Sus familiares y la ONG Observatorio Venezolano de Prisiones (OVP) denunciaron que, pese a su condición delicada de salud, no recibió atención médica “oportuna y adecuada”. “El hombre de 32 años de edad presentaba un cuadro crítico de desnutrición, no lograba sostenerse en pie por sus propios medios y sufría una pérdida progresiva de la memoria, hasta el punto que le impedía reconocer a sus seres queridos”, señaló la ONG en redes sociales.
Según el OVP, su caso era conocido por la Defensoría del Pueblo y el Ministerio Público y sus abogados habían solicitado una medida humanitaria ante el tribunal que llevaba su causa, sin obtener respuesta.

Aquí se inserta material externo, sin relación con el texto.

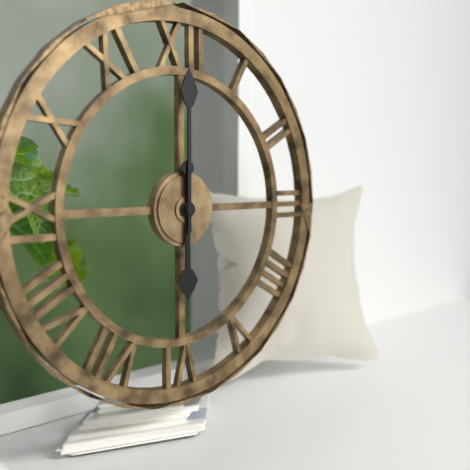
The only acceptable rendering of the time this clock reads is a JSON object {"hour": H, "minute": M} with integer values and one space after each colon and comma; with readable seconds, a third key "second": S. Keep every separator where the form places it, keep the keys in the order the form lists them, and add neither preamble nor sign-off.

El abogado Eduardo Torres, defensor de derechos humanos, confirmó la muerte y acompañó a la familia del preso político en la morgue de Bello Monte, donde se prioriza la entrega del cuerpo. “No habrá declaraciones”, indicó Torres, quien además señaló que Lozada fue detenido en el marco de la “Operación Trueno” en Yaracuy y acusado sin pruebas sólidas.
“A pesar que los familiares notificaron formalmente la gravedad de la condición de Yosvet nunca recibieron una respuesta”, señaló el OVP al tiempo que recordó la responsabilidad del Estado venezolano como garante de la vida, salud e integridad de las personas privadas de libertad.
Yosvet Lozada fue arrestado el 22 de mayo de 2022 en el marco de la “Operación Trueno” en Yaracuy. Fue acusado de terrorismo, asociación para delinquir y tráfico ilícito de armas.
Junto a él, otros 22 jóvenes fueron apresados. Sus familiares han solicitado atención médica para todos y celeridad en el proceso judicial, pero aseguran que no han recibido una respuesta satisfactoria.
Desde el OVP señalaron, que con este caso se eleva a 22 el número de rehenes políticos fallecidos, documentados en los últimos meses, la mayoría vinculadas a la falta de atención médica oportuna. “La pena de muerte no está prevista en nuestra legislación, pero la indolencia institucional produce el mismo resultado”, indicó la ONG.